● **AIM OF THE TASK**:
Write all of the entries out again exactly, but not the images.

● **GIVEN DATA**:
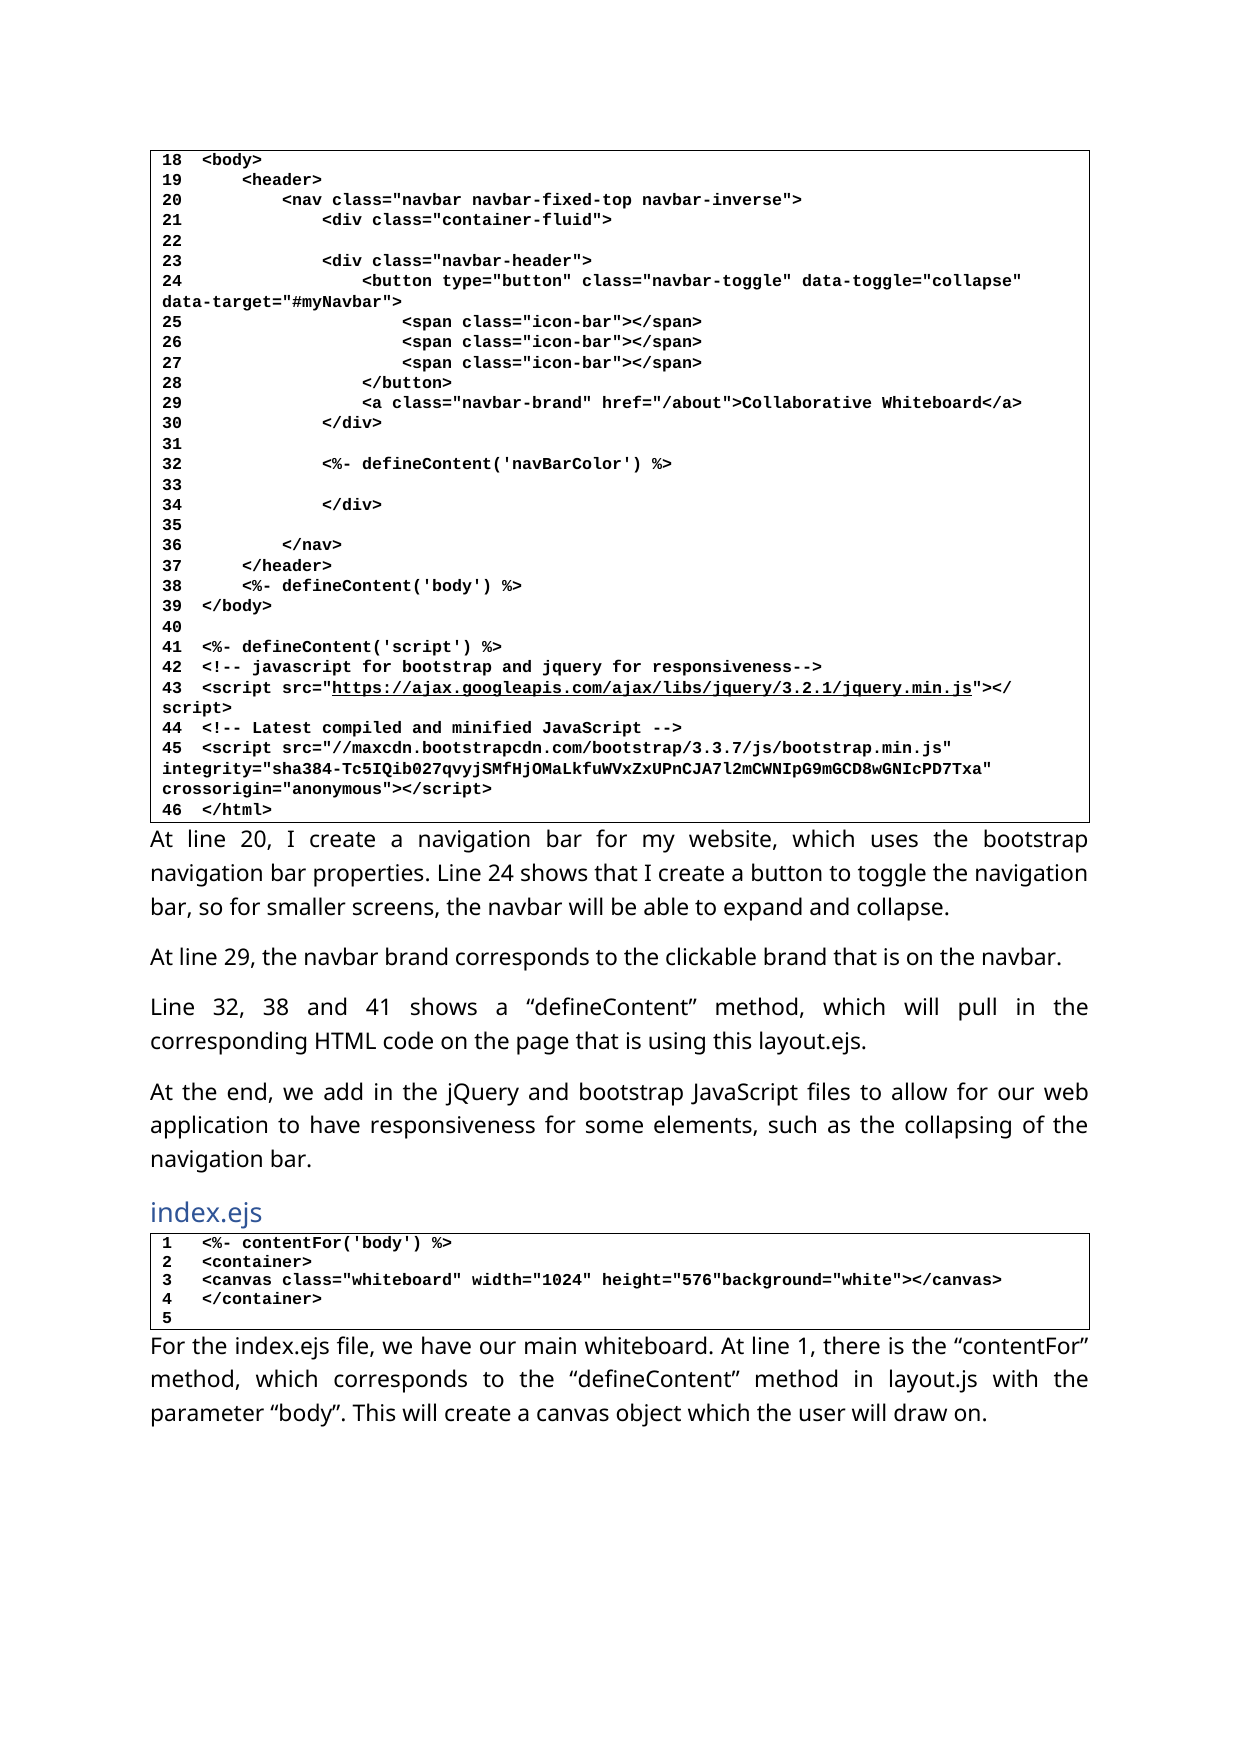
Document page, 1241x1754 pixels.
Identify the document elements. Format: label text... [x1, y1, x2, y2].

subtitle index.ejs [150, 1193, 1090, 1230]
table_header 18 <body> 19 <header> 20 <nav class="navbar navbar-fixed-top navbar-inverse"> 21 <div class="container-fluid"> 22 23 <div class="navbar-header"> 24 <button type="button" class="navbar-toggle" data-toggle="collapse" data-target="#myNavbar"> 25 <span class="icon-bar"></span> 26 <span class="icon-bar"></span> 27 <span class="icon-bar"></span> 28 </button> 29 <a class="navbar-brand" href="/about">Collaborative Whiteboard</a> 30 </div> 31 32 <%- defineContent('navBarColor') %> 33 34 </div> 35 36 </nav> 37 </header> 38 <%- defineContent('body') %> 39 </body> 40 41 <%- defineContent('script') %> 42 <!-- javascript for bootstrap and jquery for responsiveness--> 43 <script src="https://ajax.googleapis.com/ajax/libs/jquery/3.2.1/jquery.min.js"></script> 44 <!-- Latest compiled and minified JavaScript --> 45 <script src="//maxcdn.bootstrapcdn.com/bootstrap/3.3.7/js/bootstrap.min.js" integrity="sha384-Tc5IQib027qvyjSMfHjOMaLkfuWVxZxUPnCJA7l2mCWNIpG9mGCD8wGNIcPD7Txa" crossorigin="anonymous"></script> 46 </html> [151, 151, 1089, 822]
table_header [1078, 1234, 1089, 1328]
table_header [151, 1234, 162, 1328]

● **SOLUTION FOR THIS TASK**:
Document page, 1241x1754 pixels.
Identify the document elements. Format: label text... [x1, y1, x2, y2].

subtitle index.ejs [150, 1193, 1090, 1230]
table_header 18 <body> 19 <header> 20 <nav class="navbar navbar-fixed-top navbar-inverse"> 21 <div class="container-fluid"> 22 23 <div class="navbar-header"> 24 <button type="button" class="navbar-toggle" data-toggle="collapse" data-target="#myNavbar"> 25 <span class="icon-bar"></span> 26 <span class="icon-bar"></span> 27 <span class="icon-bar"></span> 28 </button> 29 <a class="navbar-brand" href="/about">Collaborative Whiteboard</a> 30 </div> 31 32 <%- defineContent('navBarColor') %> 33 34 </div> 35 36 </nav> 37 </header> 38 <%- defineContent('body') %> 39 </body> 40 41 <%- defineContent('script') %> 42 <!-- javascript for bootstrap and jquery for responsiveness--> 43 <script src="https://ajax.googleapis.com/ajax/libs/jquery/3.2.1/jquery.min.js"></script> 44 <!-- Latest compiled and minified JavaScript --> 45 <script src="//maxcdn.bootstrapcdn.com/bootstrap/3.3.7/js/bootstrap.min.js" integrity="sha384-Tc5IQib027qvyjSMfHjOMaLkfuWVxZxUPnCJA7l2mCWNIpG9mGCD8wGNIcPD7Txa" crossorigin="anonymous"></script> 46 </html> [151, 151, 1089, 822]
table_header [1078, 1234, 1089, 1328]
table_header [151, 1234, 162, 1328]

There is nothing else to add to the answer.